:: EXERCISE DETAILS ::
Which lines in the records below contain the word "nosso"? Copy each of them.

:: EXTRACTED MATERIAL ::
"""

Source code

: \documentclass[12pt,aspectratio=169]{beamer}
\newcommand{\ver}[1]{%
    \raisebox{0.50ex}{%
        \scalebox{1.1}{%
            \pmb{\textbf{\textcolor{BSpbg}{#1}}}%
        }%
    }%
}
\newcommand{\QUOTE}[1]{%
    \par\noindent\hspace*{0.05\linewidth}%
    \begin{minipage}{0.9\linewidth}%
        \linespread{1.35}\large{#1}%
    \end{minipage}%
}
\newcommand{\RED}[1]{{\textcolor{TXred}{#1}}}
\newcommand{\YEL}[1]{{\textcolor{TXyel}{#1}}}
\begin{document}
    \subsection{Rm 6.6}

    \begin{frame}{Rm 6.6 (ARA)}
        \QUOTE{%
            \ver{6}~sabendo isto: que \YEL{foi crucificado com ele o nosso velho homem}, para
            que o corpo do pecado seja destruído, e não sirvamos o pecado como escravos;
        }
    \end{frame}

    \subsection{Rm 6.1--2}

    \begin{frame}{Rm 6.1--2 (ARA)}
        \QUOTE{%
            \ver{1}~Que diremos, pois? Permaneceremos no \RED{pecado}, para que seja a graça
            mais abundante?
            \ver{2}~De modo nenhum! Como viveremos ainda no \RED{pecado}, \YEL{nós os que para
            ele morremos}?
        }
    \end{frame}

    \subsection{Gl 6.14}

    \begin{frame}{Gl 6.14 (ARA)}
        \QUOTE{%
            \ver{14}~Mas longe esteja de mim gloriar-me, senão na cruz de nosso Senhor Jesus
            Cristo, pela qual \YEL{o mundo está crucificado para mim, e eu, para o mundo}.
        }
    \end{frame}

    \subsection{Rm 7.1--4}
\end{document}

"""

:: WORKED SOLUTION ::
            \ver{6}~sabendo isto: que \YEL{foi crucificado com ele o nosso velho homem}, para
            \ver{14}~Mas longe esteja de mim gloriar-me, senão na cruz de nosso Senhor Jesus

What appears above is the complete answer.